Au reste, le Génie crée, mais le Goût choisit : & souvent un Génie trop abondant a besoin d’ un Censeur sévere qui l’empêche d’abuser de ses richesses. Sans Goût on peut faire de grandes choses ; mais c’est lui qui les rend intéressantes. C’est le Goût qui fait saisir au Compositeur les idées du Poete ; c’est le Goût qui fait saisir à l’Exécutant les idées du Composteur ; c’est le Goût qui fournit à l’un & à l’autre tout ce qui peut orner & faire valoir leur sujet ; & c’est le Goût qui donne à l’Auditeur le sentiment de toutes ces convenances. Cependant le Goût n’ est point la sensibilité. On peut avoir beaucoup de Goût avec une ame froide, & tel homme transporté des choses vraiment passionnées est peu touché des gracieuses. Il semble que le Goût s’ attache plus volontiers aux petites expressions, & la sensibilité aux grandes.

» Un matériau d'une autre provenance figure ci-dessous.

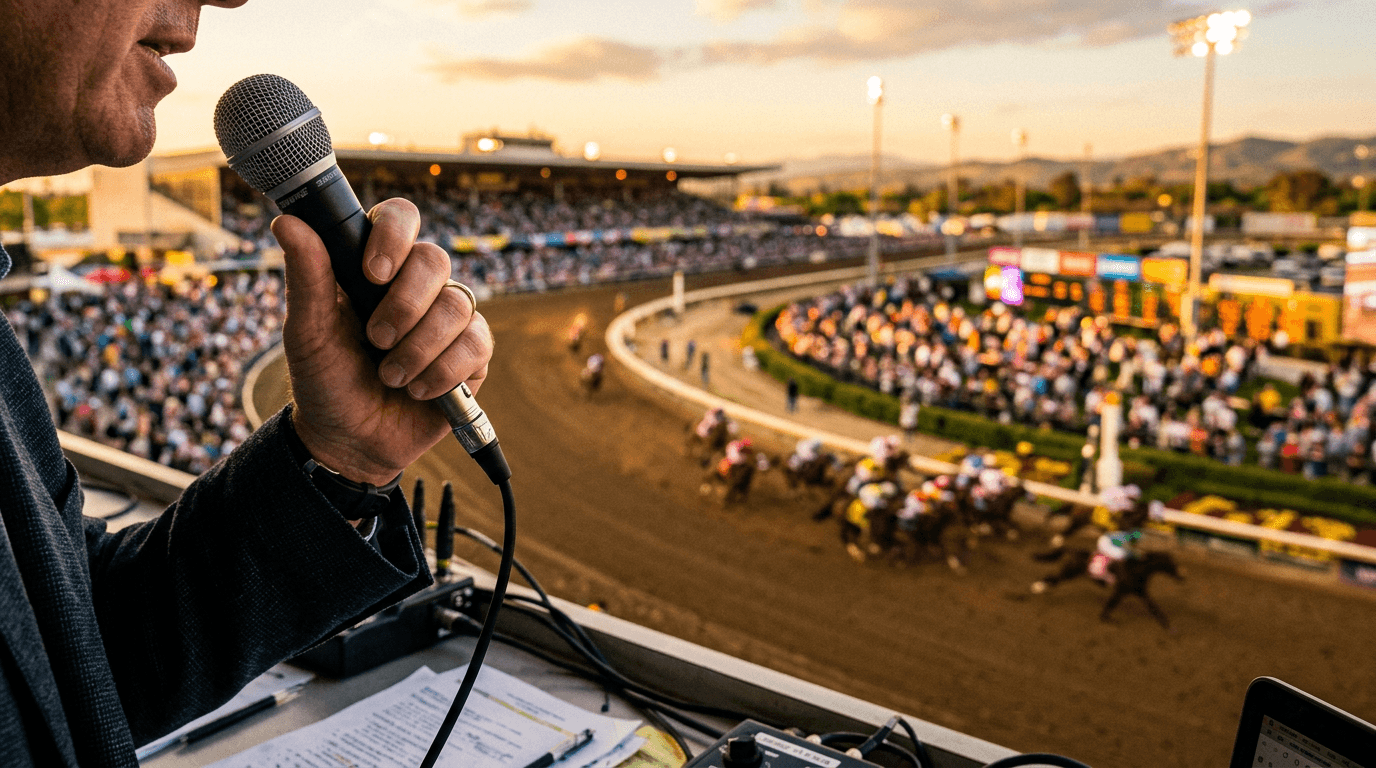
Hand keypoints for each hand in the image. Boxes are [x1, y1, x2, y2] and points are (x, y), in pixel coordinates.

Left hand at [273, 199, 492, 485]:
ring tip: (390, 377)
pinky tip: (418, 391)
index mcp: (375, 266)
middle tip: (375, 339)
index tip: (374, 273)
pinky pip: (476, 345)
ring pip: (457, 306)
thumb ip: (306, 277)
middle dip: (404, 306)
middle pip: (435, 259)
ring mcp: (448, 319)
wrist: (350, 441)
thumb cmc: (325, 380)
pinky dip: (442, 372)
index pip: (401, 217)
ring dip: (418, 348)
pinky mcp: (472, 354)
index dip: (395, 235)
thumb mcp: (307, 331)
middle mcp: (417, 286)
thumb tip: (286, 222)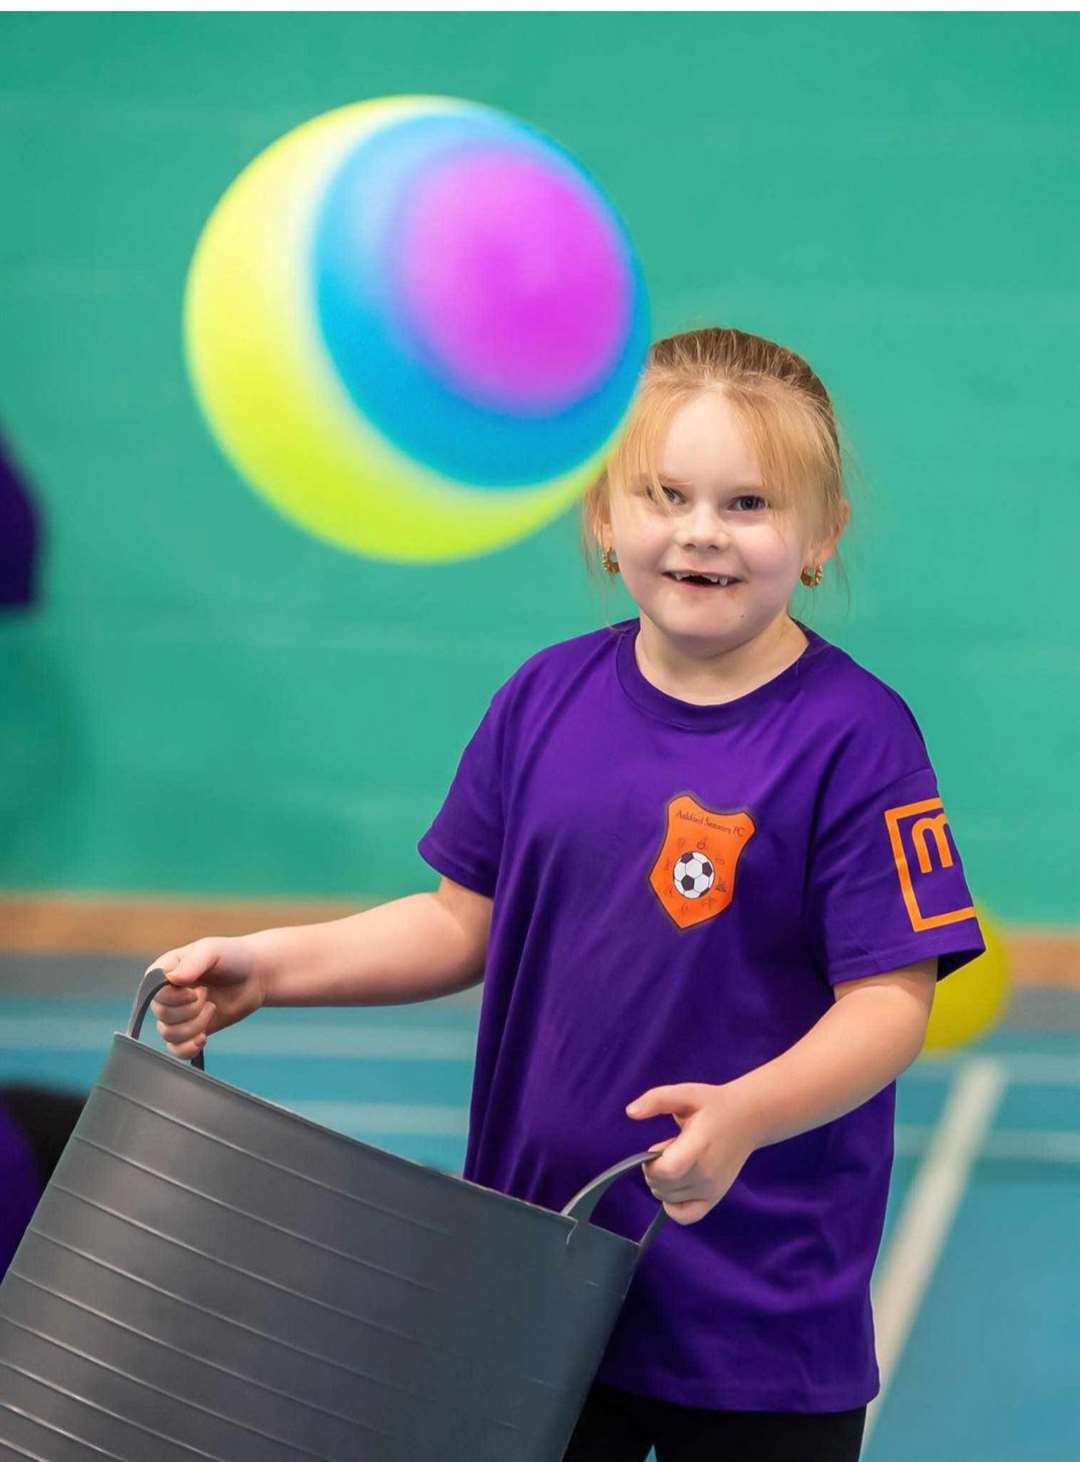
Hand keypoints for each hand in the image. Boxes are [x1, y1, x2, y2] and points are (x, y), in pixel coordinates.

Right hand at [147, 936, 264, 1059]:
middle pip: (163, 1015)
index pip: (154, 993)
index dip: (176, 996)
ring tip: (212, 1008)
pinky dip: (188, 1048)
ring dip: (195, 1025)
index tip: (199, 988)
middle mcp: (165, 994)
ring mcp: (177, 1014)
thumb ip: (192, 963)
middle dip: (191, 1009)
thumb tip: (171, 979)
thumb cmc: (232, 956)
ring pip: (169, 1034)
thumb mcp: (212, 950)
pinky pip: (176, 1050)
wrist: (256, 975)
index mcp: (164, 971)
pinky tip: (203, 1038)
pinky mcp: (190, 1031)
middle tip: (208, 994)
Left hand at [625, 1082, 758, 1225]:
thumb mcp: (685, 1093)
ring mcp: (712, 1189)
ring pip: (668, 1199)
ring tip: (678, 1161)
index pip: (668, 1170)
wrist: (748, 1118)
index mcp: (699, 1146)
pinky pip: (685, 1216)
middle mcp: (706, 1174)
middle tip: (669, 1149)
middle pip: (662, 1186)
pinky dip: (672, 1206)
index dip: (652, 1165)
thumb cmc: (713, 1105)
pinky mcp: (714, 1198)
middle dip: (653, 1170)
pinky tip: (675, 1186)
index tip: (656, 1149)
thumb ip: (656, 1100)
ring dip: (662, 1183)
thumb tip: (630, 1112)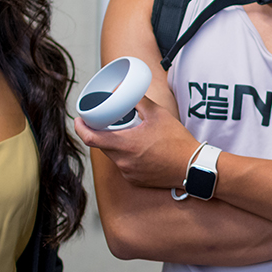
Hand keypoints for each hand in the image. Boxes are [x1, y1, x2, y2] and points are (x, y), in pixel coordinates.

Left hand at [74, 97, 200, 190]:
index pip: (90, 138)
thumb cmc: (177, 141)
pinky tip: (139, 150)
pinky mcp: (136, 180)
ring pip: (114, 156)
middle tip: (107, 123)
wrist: (192, 167)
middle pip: (101, 146)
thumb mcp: (157, 114)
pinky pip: (124, 166)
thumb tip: (124, 91)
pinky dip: (127, 156)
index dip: (80, 128)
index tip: (79, 120)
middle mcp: (123, 162)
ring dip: (115, 145)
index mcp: (124, 145)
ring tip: (127, 135)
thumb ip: (138, 100)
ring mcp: (129, 173)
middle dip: (100, 134)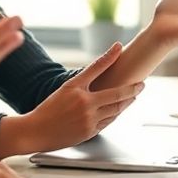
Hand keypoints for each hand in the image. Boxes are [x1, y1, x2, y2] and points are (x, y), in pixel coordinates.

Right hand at [0, 42, 144, 156]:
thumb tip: (101, 76)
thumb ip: (83, 84)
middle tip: (141, 84)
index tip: (119, 46)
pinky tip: (119, 110)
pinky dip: (115, 114)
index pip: (96, 67)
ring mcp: (88, 118)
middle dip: (132, 88)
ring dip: (127, 102)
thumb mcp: (63, 90)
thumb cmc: (48, 110)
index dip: (109, 56)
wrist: (36, 131)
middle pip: (116, 93)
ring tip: (133, 96)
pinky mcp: (90, 131)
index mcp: (74, 87)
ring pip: (116, 109)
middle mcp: (83, 102)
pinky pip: (108, 121)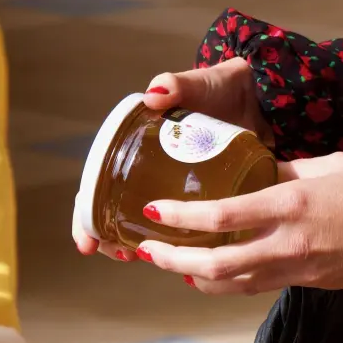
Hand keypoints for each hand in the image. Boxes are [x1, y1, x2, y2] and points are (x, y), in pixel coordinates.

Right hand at [72, 57, 270, 260]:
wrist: (256, 96)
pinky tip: (180, 256)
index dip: (86, 214)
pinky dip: (175, 241)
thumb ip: (176, 85)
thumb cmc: (219, 87)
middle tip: (118, 255)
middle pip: (114, 209)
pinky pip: (181, 224)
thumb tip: (154, 94)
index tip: (87, 242)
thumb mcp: (196, 84)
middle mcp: (148, 168)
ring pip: (144, 221)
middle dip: (107, 237)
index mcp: (136, 144)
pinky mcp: (203, 194)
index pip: (98, 182)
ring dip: (136, 242)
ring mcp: (174, 184)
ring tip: (139, 258)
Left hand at [135, 153, 342, 293]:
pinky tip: (216, 274)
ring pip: (234, 285)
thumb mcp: (331, 164)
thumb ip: (287, 169)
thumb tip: (258, 170)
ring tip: (172, 265)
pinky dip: (230, 282)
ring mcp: (300, 270)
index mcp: (292, 205)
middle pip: (216, 266)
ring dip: (196, 278)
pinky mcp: (311, 284)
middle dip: (174, 261)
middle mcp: (289, 243)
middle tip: (147, 252)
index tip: (152, 210)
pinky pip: (260, 286)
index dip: (180, 217)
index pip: (221, 216)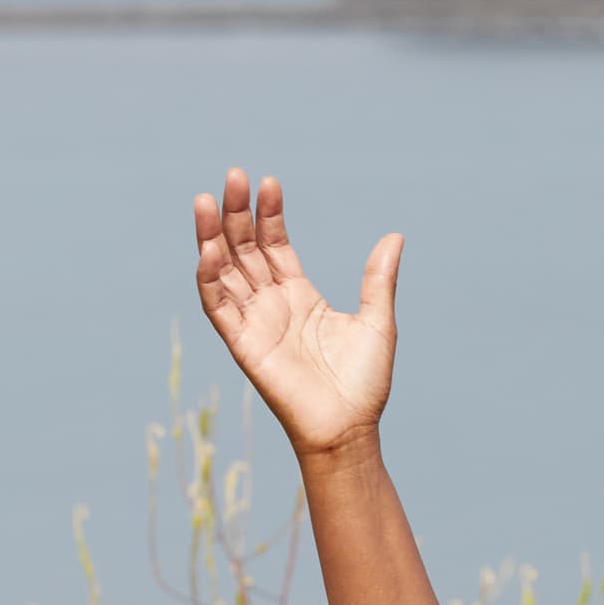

GOUT-DU-CHANT. C’est ainsi qu’on appelle en France l’Art de Chanter ou de jouer les Notes avec les agrémens qui leur conviennent, pour couvrir un peu la fadeur du Chant François. On trouvé à Paris plusieurs Maîtres de Goût- de-Chant, & ce Goût a plusieurs termes qui lui sont propres ; on trouvera les principaux au mot AGREMENS.